Security & operations: SIEM, EDR/XDR, vulnerability management, ticketing/case management, security automation (SOAR)
Identity & governance: IAM concepts, secrets management, PKI / certificate lifecycle management, key management / HSM concepts
Corporate IT: ITSM practices, endpoint management/MDM, collaboration and productivity tooling
Infrastructure exposure: cloud environments, CI/CD, observability, incident management

(We don’t expect you to be hands-on in every tool — we’re looking for someone who can lead outcomes, maturity, and operating models.)

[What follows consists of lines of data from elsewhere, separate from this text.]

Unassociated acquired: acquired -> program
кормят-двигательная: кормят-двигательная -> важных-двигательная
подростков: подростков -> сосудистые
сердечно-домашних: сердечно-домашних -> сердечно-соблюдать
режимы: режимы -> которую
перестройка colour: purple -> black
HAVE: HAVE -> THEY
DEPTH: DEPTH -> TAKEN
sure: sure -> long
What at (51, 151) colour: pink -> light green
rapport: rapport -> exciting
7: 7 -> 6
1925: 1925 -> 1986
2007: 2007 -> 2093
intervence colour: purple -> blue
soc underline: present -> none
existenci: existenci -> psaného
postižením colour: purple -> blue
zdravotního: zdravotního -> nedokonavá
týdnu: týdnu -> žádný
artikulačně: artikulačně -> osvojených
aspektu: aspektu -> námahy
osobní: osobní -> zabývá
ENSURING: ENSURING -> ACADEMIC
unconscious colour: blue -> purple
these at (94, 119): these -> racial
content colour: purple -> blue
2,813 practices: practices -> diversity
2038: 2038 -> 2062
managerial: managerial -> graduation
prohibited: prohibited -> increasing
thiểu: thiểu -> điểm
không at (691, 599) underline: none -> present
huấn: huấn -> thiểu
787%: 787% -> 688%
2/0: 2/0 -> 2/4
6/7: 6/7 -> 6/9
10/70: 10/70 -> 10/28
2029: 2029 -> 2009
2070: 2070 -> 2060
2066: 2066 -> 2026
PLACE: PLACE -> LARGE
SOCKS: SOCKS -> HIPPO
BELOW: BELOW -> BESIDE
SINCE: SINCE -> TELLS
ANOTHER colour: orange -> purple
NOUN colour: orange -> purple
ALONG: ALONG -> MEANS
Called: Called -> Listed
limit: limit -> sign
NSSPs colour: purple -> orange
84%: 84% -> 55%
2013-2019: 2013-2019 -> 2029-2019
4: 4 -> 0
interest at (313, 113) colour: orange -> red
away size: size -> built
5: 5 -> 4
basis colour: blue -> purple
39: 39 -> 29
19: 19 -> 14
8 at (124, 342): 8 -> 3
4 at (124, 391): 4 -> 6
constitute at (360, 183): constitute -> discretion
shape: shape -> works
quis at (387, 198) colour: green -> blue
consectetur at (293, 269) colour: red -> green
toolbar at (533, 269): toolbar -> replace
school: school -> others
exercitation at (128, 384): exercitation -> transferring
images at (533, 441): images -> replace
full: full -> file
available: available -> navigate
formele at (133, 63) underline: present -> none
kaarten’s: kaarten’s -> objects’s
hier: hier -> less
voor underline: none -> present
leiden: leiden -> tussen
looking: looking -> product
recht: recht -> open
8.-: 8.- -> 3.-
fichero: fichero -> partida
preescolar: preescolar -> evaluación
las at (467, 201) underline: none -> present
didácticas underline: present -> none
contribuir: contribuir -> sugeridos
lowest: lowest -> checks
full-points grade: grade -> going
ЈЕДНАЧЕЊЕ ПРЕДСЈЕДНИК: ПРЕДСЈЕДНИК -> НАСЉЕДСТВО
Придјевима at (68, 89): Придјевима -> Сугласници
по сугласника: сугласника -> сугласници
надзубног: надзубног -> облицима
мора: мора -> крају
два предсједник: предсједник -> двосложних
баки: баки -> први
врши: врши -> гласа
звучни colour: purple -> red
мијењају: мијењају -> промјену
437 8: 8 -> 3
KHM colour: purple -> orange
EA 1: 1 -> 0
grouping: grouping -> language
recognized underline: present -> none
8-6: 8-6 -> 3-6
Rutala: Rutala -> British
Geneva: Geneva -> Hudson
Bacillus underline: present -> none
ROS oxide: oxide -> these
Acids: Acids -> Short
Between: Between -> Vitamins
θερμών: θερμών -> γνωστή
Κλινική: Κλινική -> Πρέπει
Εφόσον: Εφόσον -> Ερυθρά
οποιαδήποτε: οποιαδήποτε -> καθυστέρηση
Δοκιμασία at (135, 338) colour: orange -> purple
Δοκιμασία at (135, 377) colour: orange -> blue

🕵🏻‍♀️ To succeed, you should meet at least 70% of these requirements

• +10 years of professional experience in Cybersecurity in one of the relevant fields, including at least 5 years managing and leading Security Operations

• Significant professional experience across Security Operations and/or Corporate IT Operations, ideally in a regulated or high-availability context

• Proven leadership experience managing multidisciplinary teams, with a track record of improving services through people, process and technology

• Fluent in English (CEFR C1 or C2); additional European languages are a plus

• Comfortable working remotely in a pan-European, multicultural environment

• Strong incident response leadership skills: calm under pressure, structured decision-making, and able to drive measurable improvements over time

• Experience building scalable operational practices: on-call/coverage models, escalation paths, runbooks, post-incident reviews, and operational KPIs

• Ability to design and implement pragmatic governance frameworks, including familiarity with enterprise cryptography/key management/certificates from an organisational perspective

• Demonstrated capability improving Corporate IT service delivery (service orientation, intake models, transparency, stakeholder satisfaction)

• Experience managing vendors/partners and budgets, including performance governance (SLAs, regular reviews, escalations, value realisation)

• Experience supporting control assurance/audit activities (ISO 27001, DORA, PCI DSS, SOC 2 or similar), including evidence discipline and remediation management

Nice to have

• Experience in the payment or financial services industry

• Experience with AI systems and agents

🪜 If this looks like you, the recruitment steps are:

• A first call with one of our recruiters

• A first interview focusing on an operational deep dive with SecOps experts

• A second interview with our CISO

• A final interview with our COO

• Hopefully, an offer you can’t refuse

⛔ Turn back if …

• You prefer a highly structured corporate setup with predefined processes and no ambiguity

• You’re not comfortable owning outcomes across both security operations and corporate IT service delivery

• You dislike leading during high-pressure incidents and making decisions with imperfect information.

• You see security or IT as a gatekeeper rather than an enabler of reliable delivery

🎁 What we can offer

• Remote-first culture with quarterly and annual all-staff in-person meetups to keep teams connected and collaborative

• Possibility to work from another EU country for up to 3 months per year

• Competitive compensation package, featuring salary, performance-based bonus, and a thoughtfully designed, high-quality benefits program

• The opportunity to be part of a multicultural European company

• Learning & development budget: €5,000 training budget per year

Otherwise apply!

🫶 Our commitment to equal employment opportunities

EPI offers the same job opportunities to all, without distinction of gender, ethnicity, religion, sexual orientation, social status, disability or age. EPI promotes the development of an inclusive work environment that mirrors the diversity of the clients our product is serving.